A decade in Champagne
A rundown of each vintage from the 2000s
From vintages that have already been on the market for several years to those not due to emerge for a while yet, the drinks business casts its eye back over the last decade in Champagne with this review of the “noughties”.
Despite fears that this vintage would falter under the weight of its momentous title, if anything assessments have improved over time.
“People are now starting to realise that 2000 was quite a cracking year,” says Gareth Birchley of Bordeaux Index.
Describing it as “more my sort of style than some of the stuff from the late 1990s”, he suggests that in this case, demand is only loosely linked to quality. “Down the line, people are going to want the vintage with three zeros on the end,” he assures.
A cold, wet growing season is summed up as “dire” by Marcel Orford-Williams of The Wine Society.
However, he suggests an exception in the Côtes des Blancs, which is backed up by Thiénot’s decision to make a 2001 version of its La Vigne Aux Gamins.
Even in the Marne, selected sites such as Philipponnat’s Clos des Goisses were able to ripen grapes before the rain arrived.
Drawing comparisons, Charles Philipponnat says: “2000 was a lot riper, heavier and has more intensity, but 2001 has more balance.”
Described by Andrew Hawes of Mentzendorff as “the vintage of a generation”, 2002 has been widely released and today its high quality reputation looks assured.
However, Birchley recalls that critical acclaim was initially less certain. “A lot of people said it came up and surprised them,” he notes, suggesting that the turning point came with Dom Pérignon’s launch.
While earlier launches were “moderately successful”, he notes: “Once DP released, suddenly the other guys benefited on the back of it.”
Famous across Europe for its heat, even in northerly Champagne temperatures proved too much for the majority.
“We never considered releasing the 2003 as a vintage,” says James Simpson MW of Pol Roger. “There was simply not enough acidity for it to be a great Pol vintage for the medium, let alone long, term.”
That said, some houses did rise to the challenge, with Bollinger one of the first to put its head above the parapet. “It was subject to quite a bit of internal debate,” admits Hawes. “We wanted to show what Bollinger was capable of doing.” Henriot and Moët & Chandon both joined the charge before Dom Pérignon too revealed its hand.
Cellar master Richard Geoffroy remarked: “For too many Champenois this one character alone, low acidity, was enough to write off the vintage,” as he predicted a long lifespan for his own 2003.
With this year came a return to consensus as many big names have either already released a vintage, such as prestige cuvées Roederer Cristal, Veuve Clicquot La Grande Dame and Perrier-Jouët Belle Epoque, or are happy to confirm that they have one in the pipeline.
Drawing comparisons with ‘02, Cassidy Dart, sales manager for Pol Roger UK, says 2004 offers “excellent quality in a more tight knit, slightly austere style”.
However, with Hawes suggesting that for Bollinger 2004 is “more accessible” than 2002, preferences and assessments may well divide between these two vintages, although the quality of both remains uncontentious.
The reputation of Bordeaux and Burgundy in this year may well rub off on Champagne, although weather and therefore quality here was far less uniform.
Of the major houses, Louis Roederer is one of the few to have released a vintage so far, with both its brut and prestige cuvée Cristal available on the market.
As so often happens, September sunshine appears to have saved the day after a cloudy, wet August.
Pol Roger has confirmed this will be its next vintage release after 2004, while Birchley offers the tentative assessment that, “What I’ve tasted from 2006 looks good.”
A mild winter saw early flowering, followed by the cloudiest summer on record.

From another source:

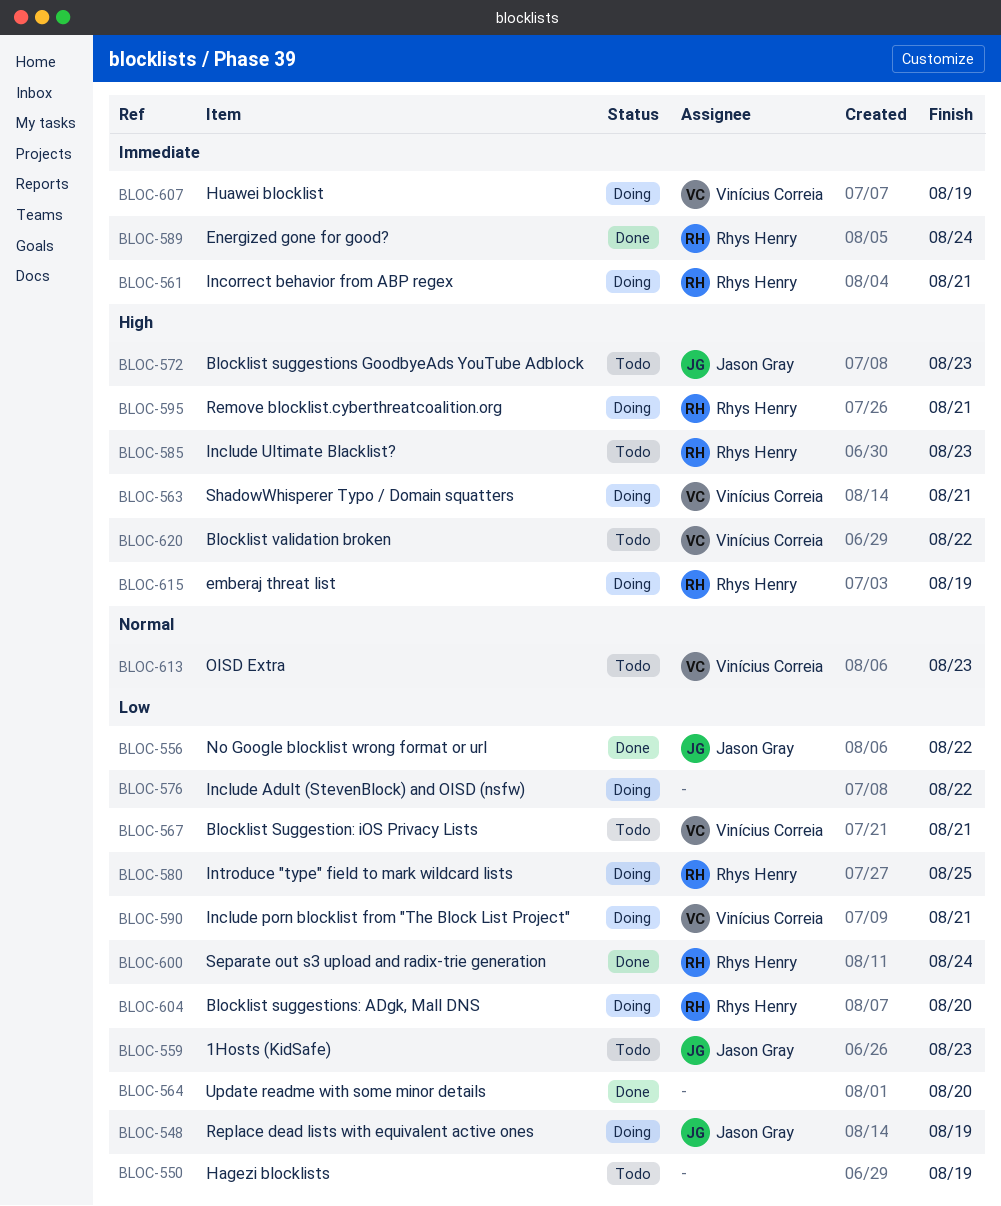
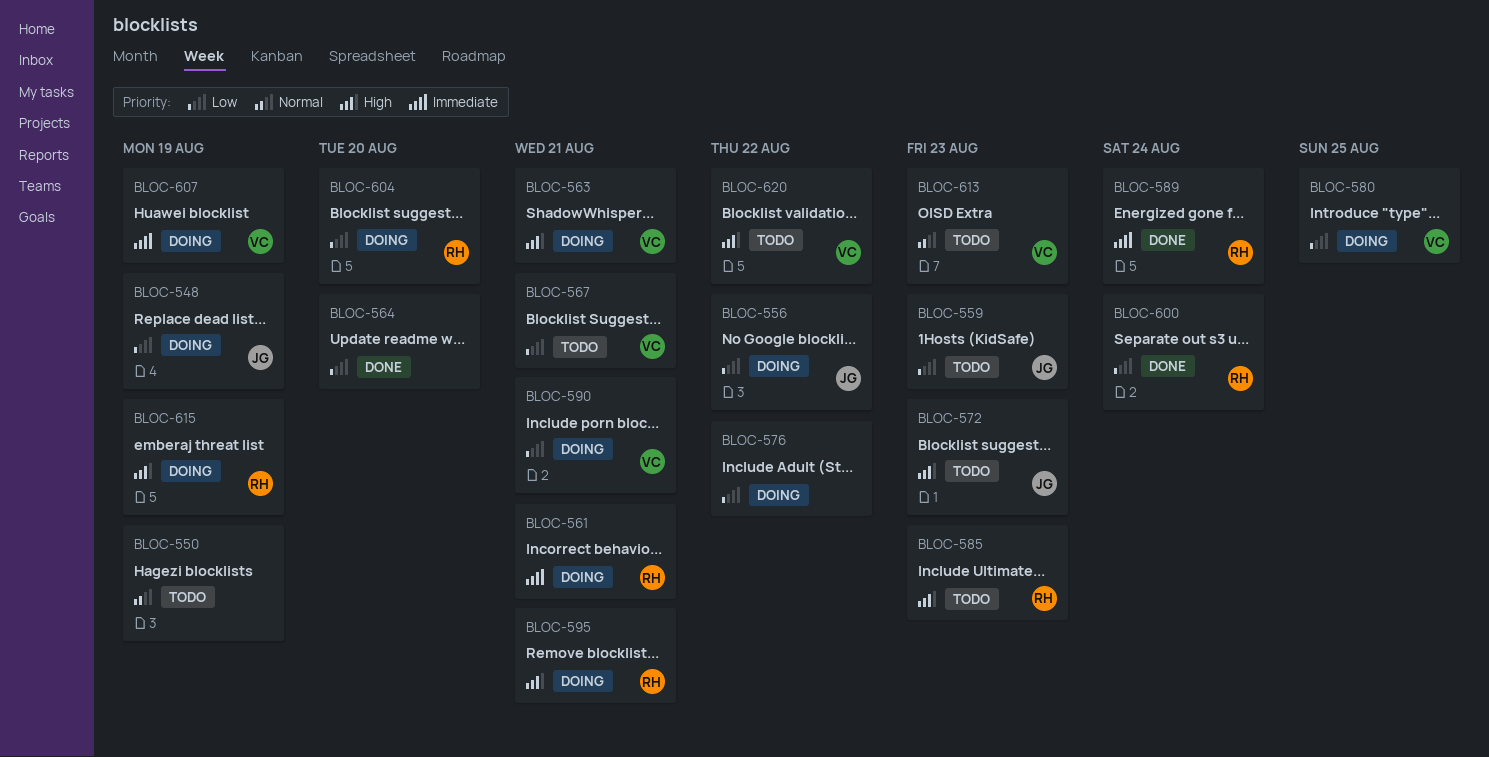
BLOC-550, priority: Low -> Normal
BLOC-556, status: Done -> Doing
BLOC-580, owner: Rhys Henry -> Vinícius Correia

Producers faced uneven ripeness and rot, which contributed to a mixed picture of quality.
In general, Chardonnay was less affected, while producers who held their nerve to pick later were rewarded with more mature grapes. Those with the right sites and timing may yet decide to release a vintage.
Long before any of the major houses even release a vintage, expectations are running high. Orford-Williams describes it as “exciting and potentially better than anything since 2002”.
Bookended by bright, dry conditions in spring and September, the middle of the growing season saw cool conditions prevail to produce a high quality crop with plenty of acidity.
Expect hype to reach fever pitch as the big names begin launching in a few years time – but hopefully the best wines will be able to live up to it.
As with the positive reports elsewhere in France, 2009 was yet another year to put a smile on the faces of the Champenois.
Early feedback drew comparisons with years like 1982 or 1989, while Pinot Noir in particular shone.
Philipponnat described the harvest as “the healthiest I’ve seen in my lifetime”, but whether it can emerge from the superstar shadow of 2008, only time will tell.
After two consecutive vintages that were relatively easy to manage, the end of the decade presented Champagne with more testing conditions.
Early concerns about drought were washed away when over two months worth of rain fell in three days during August, causing fruit to swell rapidly and fears of rot, especially for Pinot Noir.
The weather picked up halfway through the harvest, but skilled sorting looks set to make the difference between success and mediocrity this year.